Additionally, infinite sets can often be divided into set theoretic unions of infinite sets fairly easily. For example, the integers (an infinite set) is the union of the set of all integers less than 0 with the set of all integers greater than or equal to 0 (both of these sets are of course infinite). Even in the reals you can divide an arbitrary interval (which is an infinite set in the cardinality sense) into two infinite sets. For example [0,1]=[0,1/2]U[1/2,1].
If infinity has a size, then it is a finite object.
Again, this is not really true with cardinals as cardinals are in some sense a way to assign sizes to sets.
If you mean in terms of senses of distances between points, in the previous link involving the extended reals, there is a section pointing out that the extended reals are metrizable, informally this means we can define a function (called a metric) that measures distances between points in the extended reals that works roughly as we'd expect (such a function is necessarily well defined if either one or both points are positive or negative infinity).

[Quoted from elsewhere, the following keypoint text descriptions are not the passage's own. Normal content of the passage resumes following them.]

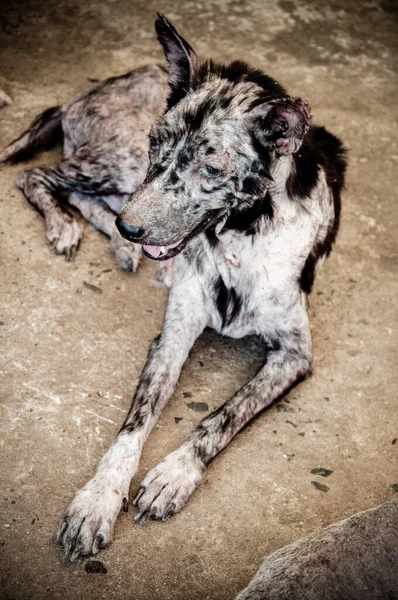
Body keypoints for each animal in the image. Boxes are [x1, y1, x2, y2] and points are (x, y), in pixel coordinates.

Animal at [3, 14, 346, 560]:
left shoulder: (295, 354)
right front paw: (99, 498)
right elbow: (135, 423)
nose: (132, 229)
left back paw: (114, 245)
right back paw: (74, 229)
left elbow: (224, 416)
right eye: (157, 144)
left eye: (211, 169)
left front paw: (175, 474)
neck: (237, 237)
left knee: (79, 194)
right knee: (40, 176)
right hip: (121, 164)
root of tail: (100, 84)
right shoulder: (175, 331)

If infinity can be measured, by either size, shape, distance, timespan or lifecycle, then the object being considered infinite is a finite object. Infinity, nothing, and everything follow these same rules. If there are two multiple infinite objects side by side to each other, which means there is a measurable boundry that seperates them, then those objects aren't infinite, they are finite objects, within an infinite space that contains them. Only the space that contains these objects is infinite. Any infinite numbers that are generated within this infinite space, regardless of where they originated within this space, belong to this single infinity. There is no infinityA or infinityB there is just infinity itself.